SIMON BIRMINGHAM: Well good morning Leon and good morning to your listeners. Yes, as the federal Minister responsible for training it is and particularly I’m responsible for oversight of a national agreement on skills reform that the South Australian Government under Premier Weatherill entered in to with former Prime Minister Gillard in 2012. They agreed to opening up of the training market to provide greater choice for students and employers and these WorkReady reforms of Gail Gago are really backpedalling at an enormous rate on the reforms that had been previously introduced in South Australia. Now, I’m standing as we speak, outside the Civil Contractors Federation in Thebarton where around 60 different training organisations are waiting to have a meeting with me and I’m keen to hear from them the impact of this new policy but, what we know already from survey work that has been done by the training sector is that hundreds of jobs in the private training organisations have already been lost, of course Minister Gago has announced hundreds of jobs to be cut from the TAFE sector and all of this at a time where SA is facing the highest unemployment rate in the nation. It just seems as if the policy levers are all going in all the wrong directions at this point in time.
LEON BYNER: Is TAFE up to this?
SIMON BIRMINGHAM: Look, TAFE does a great job in many areas and this is not about a contest between TAFE and the private sector, it’s about frankly giving employers and students the choice to access the highest quality, most cost effective, best value for money and most appropriate training for the jobs that South Australia needs to support in to the future. South Australia had been leading the way in providing greater choice for students and employers but now has reversed on that and Minister Gago has failed to give any clear answers as to why they’ve reversed, how this new approach is compliant with the agreement that her government signed several years ago and I’m still waiting, nearly 3 months later, for answers from Minister Gago to the many questions I have posed to her.
LEON BYNER: Simon, I need to understand something, it is either compliant to what they signed or it is not. That’s got to be tested. Isn’t it about time that was tested first? Are you being lawful? Now they’re saying we are, you’re saying they’re not; got to go to court!
SIMON BIRMINGHAM: This Leon is of course why I’ve asked for a whole bunch of data and analysis from the state government to give them the chance to demonstrate that what they’re proposing to do is compliant. Now, unfortunately, under the national partnership agreement decisions on whether the money flows to the state are made in arrears. So, the actual determination period for me to decide whether the next part of the $65 million available to SA will flow through, doesn’t happen until June next year where I look at whether or not they have complied during the course of this year.

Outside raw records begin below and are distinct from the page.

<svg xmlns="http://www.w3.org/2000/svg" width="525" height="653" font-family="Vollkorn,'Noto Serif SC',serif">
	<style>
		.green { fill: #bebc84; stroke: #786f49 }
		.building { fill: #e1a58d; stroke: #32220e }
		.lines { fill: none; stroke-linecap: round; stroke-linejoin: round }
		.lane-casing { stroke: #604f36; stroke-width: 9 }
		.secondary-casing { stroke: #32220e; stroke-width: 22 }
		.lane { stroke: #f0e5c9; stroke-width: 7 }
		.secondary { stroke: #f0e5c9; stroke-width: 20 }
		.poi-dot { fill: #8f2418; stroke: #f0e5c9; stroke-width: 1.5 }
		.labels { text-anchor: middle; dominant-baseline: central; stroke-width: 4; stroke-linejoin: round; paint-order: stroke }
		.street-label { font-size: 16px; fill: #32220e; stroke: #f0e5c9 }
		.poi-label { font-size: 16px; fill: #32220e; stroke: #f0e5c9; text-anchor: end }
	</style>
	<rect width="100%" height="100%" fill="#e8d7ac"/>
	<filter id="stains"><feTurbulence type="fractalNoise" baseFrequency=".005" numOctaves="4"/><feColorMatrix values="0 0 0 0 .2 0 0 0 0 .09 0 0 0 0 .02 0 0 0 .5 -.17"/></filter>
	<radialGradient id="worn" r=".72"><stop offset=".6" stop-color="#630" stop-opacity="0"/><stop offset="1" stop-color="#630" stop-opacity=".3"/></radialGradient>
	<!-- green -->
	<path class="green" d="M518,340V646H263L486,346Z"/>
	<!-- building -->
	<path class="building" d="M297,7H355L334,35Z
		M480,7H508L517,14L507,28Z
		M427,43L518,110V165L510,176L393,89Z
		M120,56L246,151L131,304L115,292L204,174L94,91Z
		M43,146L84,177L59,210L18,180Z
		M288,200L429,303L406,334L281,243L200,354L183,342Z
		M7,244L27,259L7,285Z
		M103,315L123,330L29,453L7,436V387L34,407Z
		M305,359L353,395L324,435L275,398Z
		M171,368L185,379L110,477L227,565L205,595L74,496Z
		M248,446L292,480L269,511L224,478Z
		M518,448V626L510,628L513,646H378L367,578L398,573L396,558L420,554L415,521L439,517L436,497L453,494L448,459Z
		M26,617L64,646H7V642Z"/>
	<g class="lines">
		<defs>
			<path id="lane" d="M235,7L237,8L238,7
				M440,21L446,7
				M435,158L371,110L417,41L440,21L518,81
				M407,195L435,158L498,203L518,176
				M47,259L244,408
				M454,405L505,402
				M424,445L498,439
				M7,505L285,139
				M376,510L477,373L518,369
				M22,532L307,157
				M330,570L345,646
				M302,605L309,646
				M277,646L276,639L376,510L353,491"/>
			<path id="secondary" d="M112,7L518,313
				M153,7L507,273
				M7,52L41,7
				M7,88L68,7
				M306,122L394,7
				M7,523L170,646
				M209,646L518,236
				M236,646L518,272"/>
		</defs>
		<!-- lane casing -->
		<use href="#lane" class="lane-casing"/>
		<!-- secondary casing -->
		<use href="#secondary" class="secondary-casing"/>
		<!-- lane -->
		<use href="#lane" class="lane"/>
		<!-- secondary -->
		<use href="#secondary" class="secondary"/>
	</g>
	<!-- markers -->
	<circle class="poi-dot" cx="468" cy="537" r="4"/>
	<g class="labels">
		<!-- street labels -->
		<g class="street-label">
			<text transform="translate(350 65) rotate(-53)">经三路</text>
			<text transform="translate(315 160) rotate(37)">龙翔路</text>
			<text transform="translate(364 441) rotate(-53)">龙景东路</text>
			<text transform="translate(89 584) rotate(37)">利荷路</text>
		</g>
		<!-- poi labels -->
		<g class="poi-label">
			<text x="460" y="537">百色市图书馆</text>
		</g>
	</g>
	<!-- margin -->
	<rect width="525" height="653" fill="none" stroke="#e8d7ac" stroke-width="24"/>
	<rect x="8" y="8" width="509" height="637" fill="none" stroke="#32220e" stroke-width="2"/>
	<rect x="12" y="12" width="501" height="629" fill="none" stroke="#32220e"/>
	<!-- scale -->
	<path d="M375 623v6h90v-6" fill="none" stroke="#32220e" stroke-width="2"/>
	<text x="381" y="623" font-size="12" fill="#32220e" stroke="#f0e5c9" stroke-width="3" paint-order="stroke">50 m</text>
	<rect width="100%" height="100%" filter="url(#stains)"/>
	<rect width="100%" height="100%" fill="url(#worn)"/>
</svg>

I’m trying to give the state government every possible opportunity to right what I think are likely wrongs, to explain what it is they’re doing and to give them the chance to put a better system in place so that this money will flow to SA because as a South Australian Senator I want to see every dollar that can be invested in this state sent here but, as the federal Training Minister, I have to make sure the state government is honouring its agreement.
LEON BYNER: Alright, so you’ve been waiting three months and you still haven’t heard anything?
SIMON BIRMINGHAM: That’s right Leon. So, obviously I’ve taken matters in to my own hands today by meeting with a lot of the training providers here at the Civil Contractors Federation, we’ll hear what they have to say and then from that discussion I’ll work out how I get a better response from the state government.
LEON BYNER: Alright, thank you Simon.